Madame Garnier, la veuve de l’ivrogne qui s’est noyé dans sa cuve, avait une nièce qu’elle fit venir de Bordeaux, lors de la catastrophe.

Une grande brune, avec des yeux énormes, des yeux noirs, tout noirs, et qui brûlent ; elle les fait aller, comme je fais aller dans l’étude un miroir cassé, pour jeter des éclairs ; ils roulent dans les coins, remontent au ciel et vous prennent avec eux.
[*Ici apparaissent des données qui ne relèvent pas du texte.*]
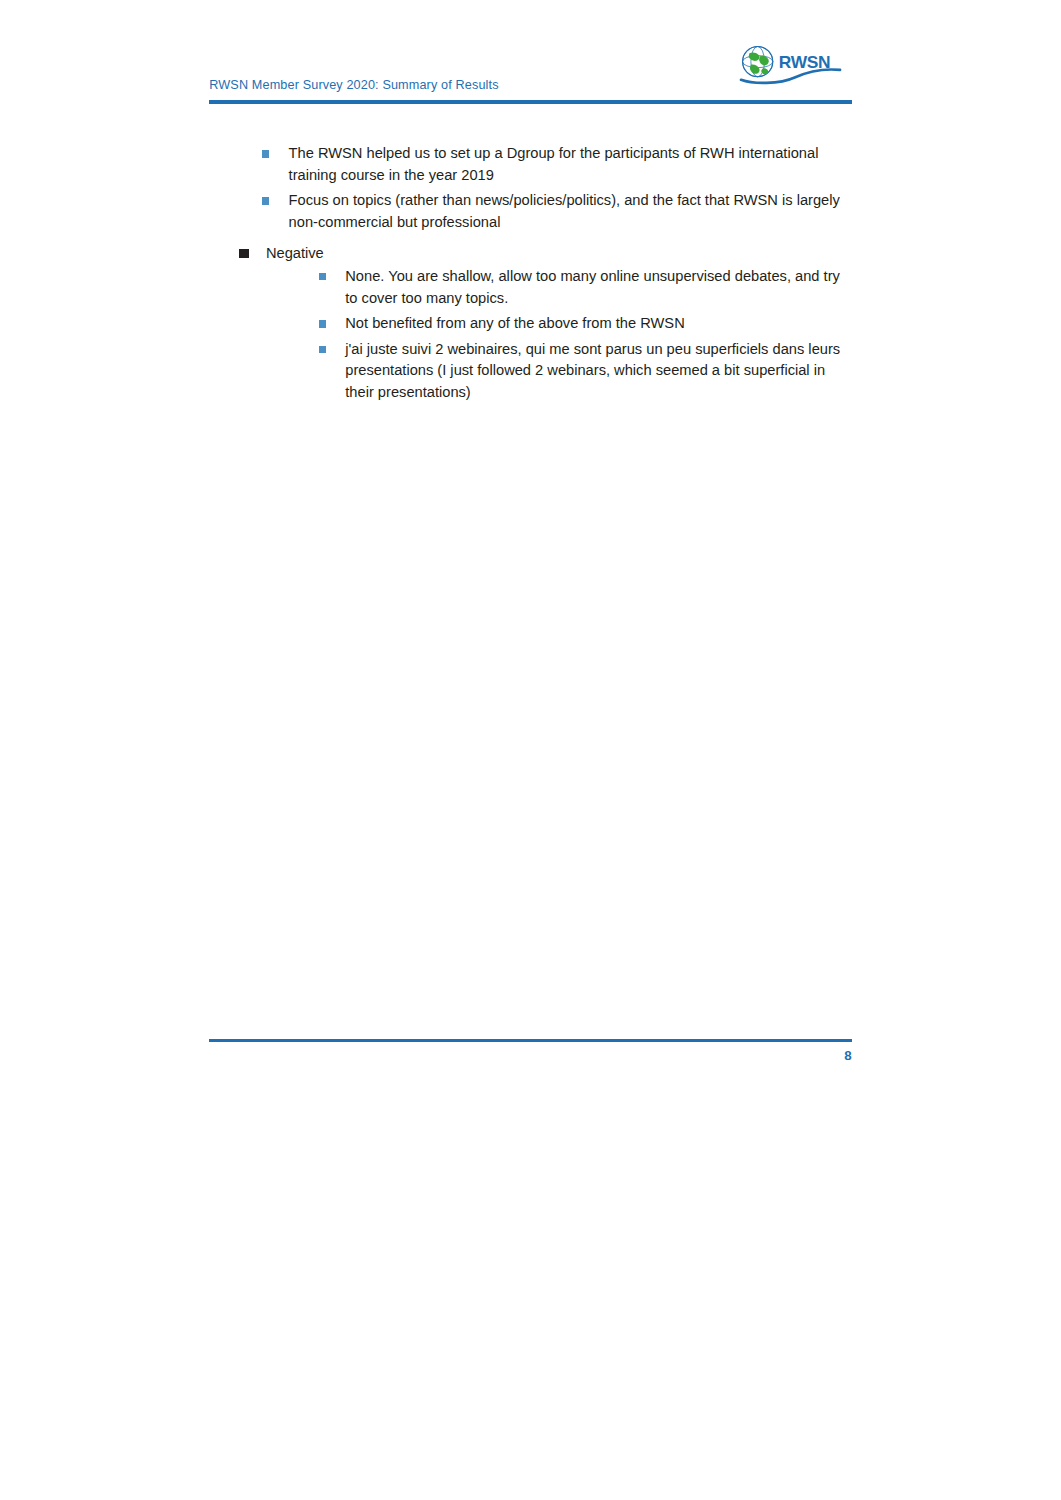RWSN Member Survey 2020: Summary of Results
RWSN
The RWSN helped us to set up a Dgroup for the participants of RWH international training course in the year 2019
Focus on topics (rather than news/policies/politics), and the fact that RWSN is largely non-commercial but professional
Negative
None. You are shallow, allow too many online unsupervised debates, and try to cover too many topics.
Not benefited from any of the above from the RWSN
j'ai juste suivi 2 webinaires, qui me sont parus un peu superficiels dans leurs presentations (I just followed 2 webinars, which seemed a bit superficial in their presentations)
8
Il paraît que j’en tombai amoureux fou. Je dis « il paraît » car je ne me souviens que d’une scène de passion, d’épouvantable jalousie.

Et contre qui ?

Contre l’oncle Joseph lui-même, qui avait fait la cour à mademoiselle Célina Garnier, s’y était pris, je ne sais comment, mais avait fini par la demander en mariage et l’épouser.

L’aimait-elle ?

Je ne puis aujourd’hui répondre à cette question ; aujourd’hui que la raison est revenue, que le temps a versé sa neige sur ces émotions profondes. Mais alors, — au moment où mademoiselle Célina se maria j’étais aveuglé par la passion.

Elle allait être la femme d’un autre ! Elle me refusait, moi si pur. Je ne savais pas encore la différence qu’il y avait entre une dame et un monsieur, et je croyais que les enfants naissaient sous les choux.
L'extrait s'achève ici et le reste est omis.